There is nothing quite like a degree, nothing quite like a network of those in the know to give people a sense of wisdom beyond that of everyone else. It was time to act! Enough of pub politics, opinions whispered into the crotch of the latest bit of trade, the mind numbing importance of yet another drink – like I really needed it – or another joint, or another tab of acid. Life leeching away at the speed of the next line of coke. I had a frightening experience – I got ill. I had another, more life altering experience – I survived the illness. I had the most frightening experience of all – I got older! When I think of all the frightening things that have happened in my life, perhaps the latter was the most frightening of all. Years flying past at the speed of light.

So, like Lazarus, I arose from the dead, marched from the hospital ward and back onto the streets. It’s too late, I kept thinking to myself. It’s too bloody late and you’ve missed the fucking boat. But no, it’s not too late. In an age of complacency and burn-out, there is time still for a yet-to-be-a-has-been radical. I find myself at a rally in support of equal age of consent for gay and straight men, not quite comprehending what makes one sector of the community more irresponsible than the other in terms of sex. All I really find is that the era of great radicals has passed, and no one seems to be moving up the ranks to fill their Doc Martens. The rally leaves me feeling flat, wondering where all the great bullhorn vocalists have gone! Even the turnout is small compared to those of the 80’s. There was no value in rallies and parades anymore. As far as these forms of radicalism go, perhaps I have missed the boat.

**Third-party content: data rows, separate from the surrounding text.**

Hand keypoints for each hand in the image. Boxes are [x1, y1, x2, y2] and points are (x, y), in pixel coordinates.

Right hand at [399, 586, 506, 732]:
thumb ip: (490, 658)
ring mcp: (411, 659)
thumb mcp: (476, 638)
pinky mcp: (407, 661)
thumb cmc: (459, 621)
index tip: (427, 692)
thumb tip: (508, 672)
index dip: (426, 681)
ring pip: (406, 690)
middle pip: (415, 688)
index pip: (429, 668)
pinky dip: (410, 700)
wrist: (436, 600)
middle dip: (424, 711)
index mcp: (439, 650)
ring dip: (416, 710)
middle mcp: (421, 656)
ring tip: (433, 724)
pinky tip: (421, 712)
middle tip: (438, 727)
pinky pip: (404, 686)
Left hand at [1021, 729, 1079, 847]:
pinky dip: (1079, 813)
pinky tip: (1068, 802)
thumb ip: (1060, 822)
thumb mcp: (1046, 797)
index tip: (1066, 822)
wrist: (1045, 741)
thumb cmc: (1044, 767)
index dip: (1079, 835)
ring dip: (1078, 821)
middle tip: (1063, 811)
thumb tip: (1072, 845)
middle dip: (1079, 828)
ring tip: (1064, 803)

I join the underground world of working groups, sub-committees and networkers, and at last started to find the missing flame of righteous indignation. The written word is something I am more than proficient at, and my letter writing on anything from ugly McDonalds advertising to condom use – and misuse – becomes prolific. I discover the hidden world of ‘the article’, and start to churn them out by the zillions. I discuss, initially, disease and its impact on life, but soon find myself drawn to the palliative issues of illness, and how best to survive in a world that barely recognises your existence. Public speaking is my next step up in this alien world, and I suddenly start to realise that it is not too late to be a dissident. You just need the right soap-box at the right place and the right time. Being there when something is happening doesn’t mean that you have to act on it. Sometimes, coming in through the backdoor can be much more beneficial.

Now, as I enter the noughties, I am finding the dissident gene that I thought was missing for so long. I joined groups, both community and university orientated, and feel that in some small ways, I am making a difference. Perhaps more importantly, I am no longer just focused on the smaller issue of HIV, but see potential for being a voice in all areas of disability. What achievements and benefits I obtain for myself I also obtain for others, and vice versa. Make a difference? You bet your balls you can. Shout, yell, scream, demand. Send emails and annoy people until they are sick to death of the sight of you. By the time they reach this stage, they are willing to listen to what you say. Be patient, be diligent, be aggravating. Trust me on this. I do it regularly, and yes, things are happening – perhaps not as quickly as I would like, but they are happening. In many respects, it has given me an alternative view. I used to wonder what the attraction was – name in the paper, photographs at rallies, police record – and like most others, I thought they really just craved attention. Now, when I see a set of stairs being marked so vision impaired people can see them clearly, when I see adverts for note-takers in lectures for the same people, when lighting is fixed in badly lit areas, or just an advert in a lecture about a disability meeting in a faculty, I know what it was that they obtained from all their vocalising and protests. It is that feeling of having done something for the greater good, and that is something you can do whether you are 16 or 60, gay or straight.

Feeling peeved? Pick up your soapbox. Find a patch of grass or asphalt big enough for a captive audience. Raise your megaphone high…and SCREAM!